The corpora currently included in the CHILDES Treebank are as follows:

All child-directed speech utterances

Brown/Adam (**Includes trace-annotation, ***3to4 and 4up subsections include additional animacy and thematic role annotation)
Brown/Eve (**Includes trace-annotation, animacy, and thematic role annotation)
Brown/Sarah
HSLLD: HV1-ER and HV1-MT subsections (**Includes trace-annotation)
Soderstrom
Suppes
Valian (**Includes trace-annotation, animacy, and thematic role annotation)
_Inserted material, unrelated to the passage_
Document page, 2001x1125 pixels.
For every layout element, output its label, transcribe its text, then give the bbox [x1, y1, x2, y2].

Only child-directed speech utterances containing wh-words

Bates
Bernstein
VanHouten/Threes
VanHouten/Twos
VanKleeck

The phrase structure tree annotation is similar to the Penn Treebank II notation, with a few exceptions noted in the included readme file. The trace annotation, animacy annotation, and thematic role annotation are also documented in the included readme file.
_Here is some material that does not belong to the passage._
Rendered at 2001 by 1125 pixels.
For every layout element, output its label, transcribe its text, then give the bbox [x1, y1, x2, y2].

If using these corpora in published materials, please cite one or more of the following:

For phrase structure and trace annotation:
- Pearl, L. & Sprouse, J. 2013. Syntactic islands and learning biases: Combining experimental syntax and computational modeling to investigate the language acquisition problem. Language Acquisition, 20, 23-68. [lingbuzz]
- Pearl, L. & Sprouse, J. 2013. Computational Models of Acquisition for Islands. In J. Sprouse & N. Hornstein (eds), Experimental Syntax and Islands Effects. Cambridge University Press, 109-131.
For thematic role and animacy annotation:
- Pearl, L. & Sprouse, J. 2019. Comparing solutions to the linking problem using an integrated quantitative framework of language acquisition. Language, 95(4), 583-611.[lingbuzz].